• [Texte de l'exercice]
┄┄┄┄┄┄
La Cour rejoint ensuite l’appelante dans sa conclusion selon laquelle, contrairement à ce qui a été retenu par les premiers juges, la seule comparaison entre le taux d’occupation effectif de la maison litigieuse et celui se dégageant des statistiques de l’INSSE est insuffisante pour conclure à un taux d’occupation « suspect », susceptible de laisser présumer une occupation de la maison par ses associés durant des périodes de non-location. En effet, les statistiques en question visent de façon non contestée le taux d’occupation des hôtels et des campings dans la région, qui n’est toutefois pas forcément comparable à celui de maisons d’habitation et surtout à celui de maisons d’un certain standing, la partie étatique ne contestant pas l’affirmation de l’appelante selon laquelle il s’agit en l’espèce d’une maison de haut standing. A cet égard, la partie appelante a expliqué de façon convaincante que le taux d’occupation touristique varie en fonction du type du bien, s’adressant à des publics cibles différents, ce constat étant corroboré par les statistiques de l’INSSE dont il se dégage que les taux d’occupation des hôtels et des campings, avec lesquels l’Etat entend comparer le taux d’occupation de la villa litigieuse, ont évolué de façon différente, le taux d’occupation des hôtels ayant été en hausse, tandis que celui des campings en baisse pour la même région, et par les attestations testimoniales des responsables des agences chargées de la mise en location du bien litigieux, qui font état d’une occupation annuelle du type de location comparable à la maison litigieuse de l’ordre de 12 semaines par an, respectivement d’une occupation qui se concentre surtout sur les mois de juin à septembre.
┄┄┄┄┄┄
• [Les données]
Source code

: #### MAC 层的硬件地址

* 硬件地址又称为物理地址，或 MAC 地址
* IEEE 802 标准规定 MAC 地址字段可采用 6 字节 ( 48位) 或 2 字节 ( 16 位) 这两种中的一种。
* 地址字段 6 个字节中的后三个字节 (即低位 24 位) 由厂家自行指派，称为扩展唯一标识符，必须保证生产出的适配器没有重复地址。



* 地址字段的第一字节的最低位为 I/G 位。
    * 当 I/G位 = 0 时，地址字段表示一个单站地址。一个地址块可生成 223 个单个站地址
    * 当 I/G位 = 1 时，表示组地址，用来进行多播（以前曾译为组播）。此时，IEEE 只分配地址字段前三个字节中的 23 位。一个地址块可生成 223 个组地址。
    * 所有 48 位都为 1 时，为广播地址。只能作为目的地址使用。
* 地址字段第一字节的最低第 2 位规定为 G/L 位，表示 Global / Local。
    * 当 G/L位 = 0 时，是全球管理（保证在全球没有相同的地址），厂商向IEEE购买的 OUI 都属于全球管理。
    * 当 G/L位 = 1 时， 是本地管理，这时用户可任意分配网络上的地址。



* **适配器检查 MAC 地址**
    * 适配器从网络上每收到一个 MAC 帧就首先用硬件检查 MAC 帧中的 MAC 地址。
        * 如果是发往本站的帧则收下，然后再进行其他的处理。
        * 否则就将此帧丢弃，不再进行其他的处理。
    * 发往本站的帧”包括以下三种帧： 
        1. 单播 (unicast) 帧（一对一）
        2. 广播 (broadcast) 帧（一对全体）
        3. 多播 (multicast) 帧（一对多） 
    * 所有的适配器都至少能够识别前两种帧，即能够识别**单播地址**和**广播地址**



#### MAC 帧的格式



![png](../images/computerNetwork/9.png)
┄┄┄┄┄┄
• [Consignes]
1. D'après le passage sur l'occupation de la maison litigieuse, sur quoi portent les statistiques de l'INSSE ?
2. Résumez en quelques phrases le paragraphe du passage sur l'occupation de la maison litigieuse qui commence par « La Cour rejoint ensuite l'appelante », en gardant ses faits essentiels.
3. Poursuivez le passage sur l'occupation de la maison litigieuse à partir de sa dernière phrase.

• [Corrigé]
1. Elles portent sur le taux d'occupation des hôtels et des campings dans la région.

2. La Cour donne raison à l'appelante : contrairement aux premiers juges, elle estime que comparer le taux d'occupation de la maison aux statistiques de l'INSSE ne suffit pas à le juger « suspect » ni à présumer une occupation par les associés hors location. Ces statistiques concernent les hôtels et les campings, qui ne sont pas forcément comparables à une maison de haut standing, ce que l'Etat ne conteste pas. Le taux d'occupation varie selon le type de bien, comme le montrent l'évolution opposée des hôtels (en hausse) et des campings (en baisse) dans la même région. Les attestations des agences de location vont dans le même sens : elles indiquent une occupation d'environ 12 semaines par an pour ce type de bien, concentrée de juin à septembre.

3.
Ensuite, pour ce qui est du taux d’occupation durant les périodes de l’année autres que celles pour lesquelles l’appelante a expliqué la non-location par des travaux, la Cour relève que certes globalement parlant, le taux d’occupation était légèrement supérieur à celui d’environ 12 semaines avancé par le témoin (K), dont l’appelante a produit l’attestation à l’appui de l’appel. Force est toutefois encore de constater que, malgré les efforts de promotion que l’appelante déclare avoir déployés en vue de la location de son bien et malgré son intention affirmée de le donner en location sur une période de temps maximale durant l’année - celle-ci déclarant viser une location durant toute l’année sans restrictions -, durant les périodes qui, suivant les prédites attestations testimoniales, sont pourtant particulièrement propices à la location touristique de villas dans la région, à savoir durant les mois de juin à septembre4, la villa n’a pas été louée pendant plusieurs semaines. Ainsi, en 2013 elle n’a pas été louée entre le 24 août et le 14 septembre, ni d’ailleurs entre le 18 mai et le 22 juin. En 2014, elle n’a pas été louée durant la première semaine de juin, ni entre le 28 août et le 13 septembre, tandis qu’en 2015, elle n’a pas été louée entre le 25 avril et le 4 juillet, ni entre 23 et le 29 août. Il est par ailleurs surprenant que durant l’année 2015, entre début avril et début juillet, soit pendant une période de 3 mois, la maison n’a été louée que durant une semaine, à savoir du 18 au 25 avril, tandis qu’en 2013 et 2014, elle a pourtant été louée de façon régulière durant cette même période.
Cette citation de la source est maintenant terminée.